TEXT SECTION:
┄┄┄┄┄┄┄┄┄┄

Chern Jenn-chuan (; born 28 July 1954) is a Taiwanese businessman, academic, and politician. Dr. Jenn-Chuan Chern is a Professor Emeritus of Civil Engineering at National Taiwan University. He currently serves as the CEO of the Tang Prize Foundation, which is responsible for the planning and development of events associated with the Tang Prize. Dr. Chern has served in several important roles in the cabinet of the Executive Yuan of the Republic of China, Taiwan, such as Minister without Portfolio and Minister of the Public Construction Commission of the Executive Yuan . He was responsible for the promotion of sustainable public infrastructure, taking into consideration the needs of the environment, ecology, and disaster prevention.

Dr. Chern has assumed the roles of the deputy CEO and the CEO for the Morakot Post-Disaster Reconstruction Council from 2009 to 2014. Typhoon Morakot struck Taiwan on Aug. 8, 2009, bringing torrential rainfall that triggered flooding and landslides across central and southern Taiwan. Dr. Chern became an expert in hazard mitigation and post-disaster reconstruction in Taiwan. Due to his outstanding service in the cabinet, he received the first class medal of merit from the Executive Yuan of Taiwan. And in recognition of his outstanding contribution to the Typhoon Morakot Post-Disaster reconstruction, he received the Third Class Order of Brilliant Star with Violet Grand Cordon from the President in 2015.

┄┄┄┄┄┄┄┄┄┄

RECORDS FOR PROCESSING:
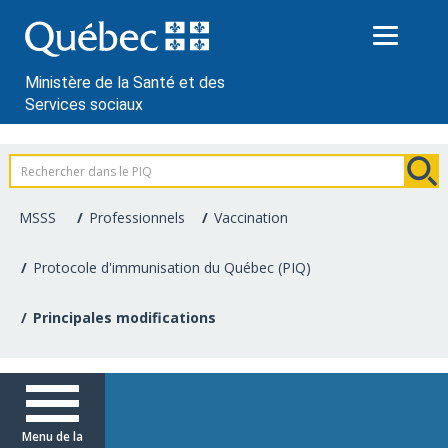
Passer
au
contenu
Ministère de la Santé et des
Services sociaux
Information
pour
MSSS
Professionnels
Vaccination
les
Protocole d'immunisation du Québec (PIQ)
professionnels
Principales modifications
de
la
santé
Menu de la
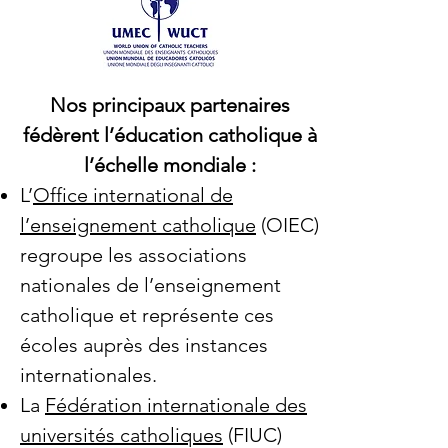
Nos principaux partenaires
fédèrent l’éducation catholique à
l’échelle mondiale :
L’
Office international de
l’enseignement catholique
(OIEC)
regroupe les associations
nationales de l’enseignement
catholique et représente ces
écoles auprès des instances
internationales.
La
Fédération internationale des
universités catholiques
(FIUC)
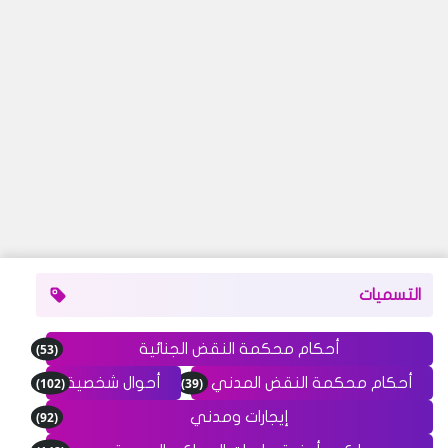
التسميات
(53)
أحكام محكمة النقض الجنائية
(102)
(39)
أحكام محكمة النقض المدني
أحوال شخصية
(92)
إيجارات ومدني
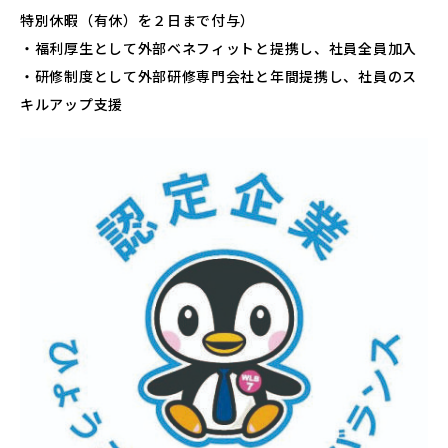
特別休暇（有休）を２日まで付与）
・福利厚生として外部ベネフィットと提携し、社員全員加入
・研修制度として外部研修専門会社と年間提携し、社員のス
キルアップ支援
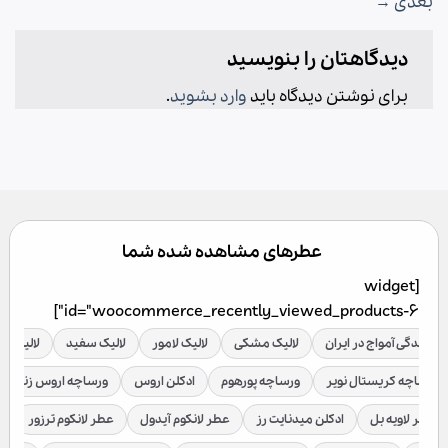
بعدی
→
دیدگاهتان را بنویسید
برای نوشتن دیدگاه باید
وارد بشوید
.
عطرهای مشاهده شده شما
[widget
id="woocommerce_recently_viewed_products-6"]
نمایندگی آمواج در ایران
لالیک مشکی
لالیک لامور
لالیک سفید
لالیک قر
ورساچه کریستال نویر
ورساچه پورهوم
ادکلن اروس
ورساچه اروس زنانه
عطر لاویه بل
ادکلن میدنایت رز
عطر لانکوم آیدول
عطر لانکوم ترزور
ع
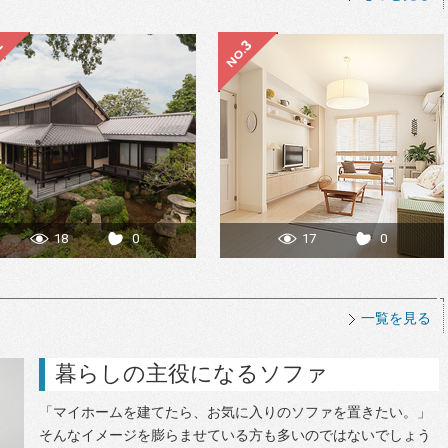
18
0
17
0
一覧を見る
暮らしの主役になるソファ
「マイホームを建てたら、お気に入りのソファを置きたい。」
そんなイメージを膨らませている方も多いのではないでしょう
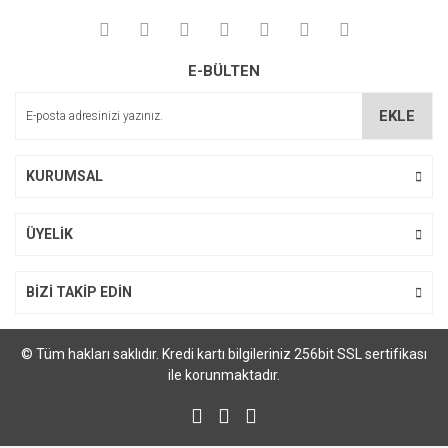
E-BÜLTEN
EKLE
KURUMSAL
ÜYELİK
BİZİ TAKİP EDİN
© Tüm hakları saklıdır. Kredi kartı bilgileriniz 256bit SSL sertifikası
ile korunmaktadır.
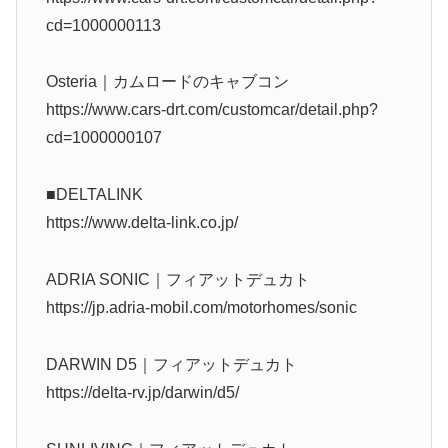
cd=1000000113
Osteria｜カムロードのキャブコン
https://www.cars-drt.com/customcar/detail.php?
cd=1000000107
■DELTALINK
https://www.delta-link.co.jp/
ADRIA SONIC｜フィアットデュカト
https://jp.adria-mobil.com/motorhomes/sonic
DARWIN D5｜フィアットデュカト
https://delta-rv.jp/darwin/d5/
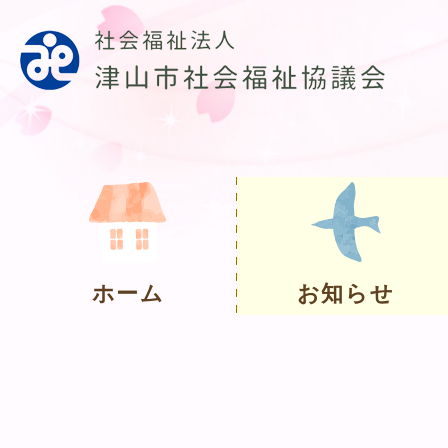
ホーム
お知らせ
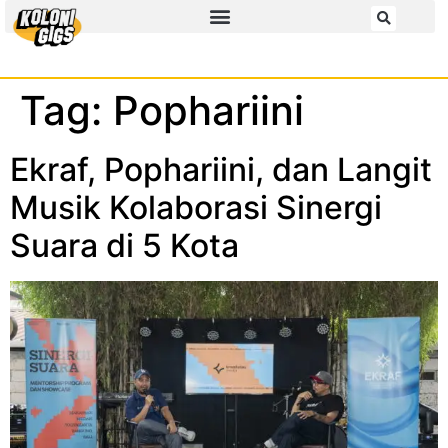
Tag:
Pophariini
Ekraf, Pophariini, dan Langit
Musik Kolaborasi Sinergi
Suara di 5 Kota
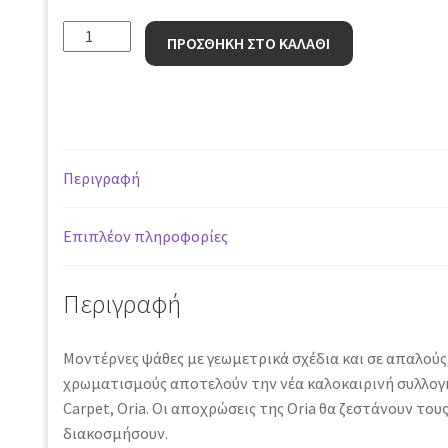
Χαλί
ΠΡΟΣΘΗΚΗ ΣΤΟ ΚΑΛΑΘΙ
Gloria
Cotton
GREY
10
-
Περιγραφή
120
x
180
Επιπλέον πληροφορίες
cm
ποσότητα
Περιγραφή
Μοντέρνες ψάθες με γεωμετρικά σχέδια και σε απαλούς,
χρωματισμούς αποτελούν την νέα καλοκαιρινή συλλογή
Carpet, Oria. Οι αποχρώσεις της Oria θα ζεστάνουν του
διακοσμήσουν.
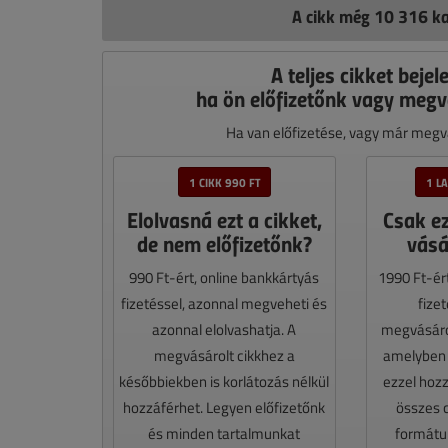
A cikk még 10 316 ka
A teljes cikket bejel
ha ön előfizetőnk vagy megv
Ha van előfizetése, vagy már megvá
1 CIKK 990 FT
1 L
Elolvasná ezt a cikket,
Csak e
de nem előfizetőnk?
vásá
990 Ft-ért, online bankkártyás
1990 Ft-ér
fizetéssel, azonnal megveheti és
fize
azonnal elolvashatja. A
megvásáro
megvásárolt cikkhez a
amelyben e
későbbiekben is korlátozás nélkül
ezzel hoz
hozzáférhet. Legyen előfizetőnk
összes 
és minden tartalmunkat
formátum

┄┄┄┄┄┄┄┄┄┄

PROBLEM SET:
A. Please reproduce the part of the Chern Jenn-chuan biography between "Dr. Chern has assumed" and "President in 2015.", inclusive.
B. Collect every line of the records that holds the string "cikket", matching case.

ANSWERS BY TASK:
A.
Dr. Chern has assumed the roles of the deputy CEO and the CEO for the Morakot Post-Disaster Reconstruction Council from 2009 to 2014. Typhoon Morakot struck Taiwan on Aug. 8, 2009, bringing torrential rainfall that triggered flooding and landslides across central and southern Taiwan. Dr. Chern became an expert in hazard mitigation and post-disaster reconstruction in Taiwan. Due to his outstanding service in the cabinet, he received the first class medal of merit from the Executive Yuan of Taiwan. And in recognition of his outstanding contribution to the Typhoon Morakot Post-Disaster reconstruction, he received the Third Class Order of Brilliant Star with Violet Grand Cordon from the President in 2015.

B.
A teljes cikket bejel
Elolvasná ezt a cikket,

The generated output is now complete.